Cocaine and autophagy: High doses of the drug cause cell cannibalism, researchers find antidote in known compound
A research at Johns Hopkins University, supported by the National Institute on Drug Abuse, has revealed that excessive cocaine abuse may make brain cells cannibalise themselves. The process is known as autophagy, in which cells digest their own insides. Thus, high doses of cocaine can literally cause the brain to eat itself.
Researchers at the Johns Hopkins University worked with mice and noticed overactive autophagy with high doses of cocaine. However, their research has also led to a possible antidote in the experimental compound CGP3466B.
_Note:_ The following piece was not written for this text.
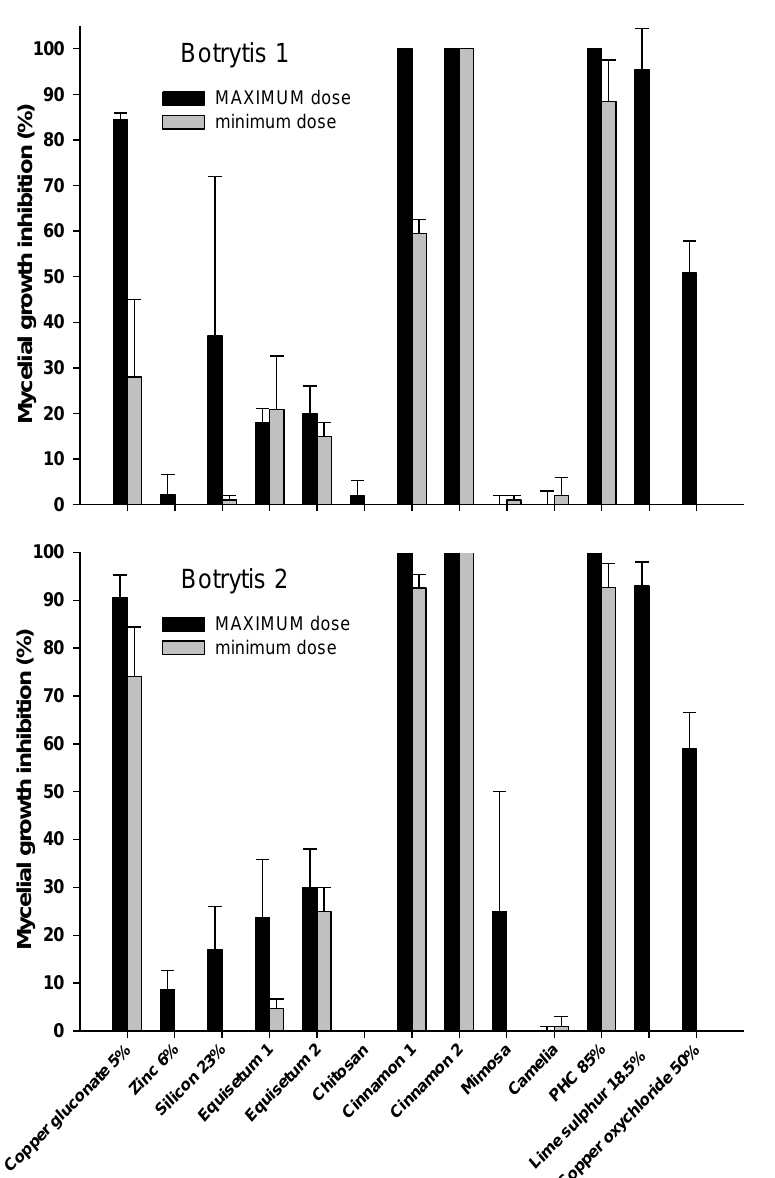
Figure 3. Mean inhibition (%) of mycelial growth and standard deviation of the mean for Botrytis 1 and Botrytis 2 isolates of B. cinerea grown on PDA amended with 12 selected products (three mineral fertilisers with low or no copper content: copper gluconate 5%, zinc 6%, and silicon 23%; three formulations based on basic substances: two formulations of Equisetum and chitosan; four formulations based on plant extracts: two formulations of cinnamon, mimosa, and camelia; two fungicides authorised for organic farming: potassium hydrogen carbonate 85% and lime sulphur 18.5%) at two doses (minimum and maximum doses recommended by the distributor).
The study will be published in the journal Proceedings of the National Academy of Sciences. Researchers found signs of autophagy in brain cells of mice. Cocaine was injected into mice that were pregnant.
“We performed 'autopsies' to find out how cells die from high doses of cocaine. That information gave us immediate insight into how we might use a known compound to interfere with that process and prevent the damage,” said Solomon Snyder, MD and neuroscience professor at Johns Hopkins University School of Medicine.
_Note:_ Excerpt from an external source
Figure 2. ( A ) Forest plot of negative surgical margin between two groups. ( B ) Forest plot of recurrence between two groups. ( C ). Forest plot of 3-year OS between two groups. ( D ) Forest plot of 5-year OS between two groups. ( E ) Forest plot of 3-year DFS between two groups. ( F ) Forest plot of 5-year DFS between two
The researchers have spent decades studying the impact of nitric oxide on brain cells, and in 2013, they found out that nitric oxide is responsible or at least involved in cocaine-induced cell death. It interacts with enzyme GAPDH. Next, researchers examined nerve cells from mouse brains. According to Snyder, cells commit suicide in three ways and one of them is autophagy, an important cellular cleanup process.
When taken in high doses, cocaine causes neuronal cell death through out-of-control autophagy, reports EurekAlert.
“Autophagy is the housekeeper that takes out the trash -- it's usually a good thing. But cocaine makes the housekeeper throw away really important things, like mitochondria, which produce energy for the cell,” said Dr. Prasun Guha, lead author of the paper and postdoctoral fellow at Johns Hopkins.
The team of researchers also tested the ability of the compound CGP3466B to disrupt nitric oxide/GAPDH interactions and halt cocaine-induced autophagy. It successfully protected mouse nerve cells in the brain from death by cocaine. This has given scientists the hope of developing targeted therapeutics to suppress cocaine’s toxicity. It may eventually lead to treatments that will protect infants and adults from the devastating cocaine effects on human brain.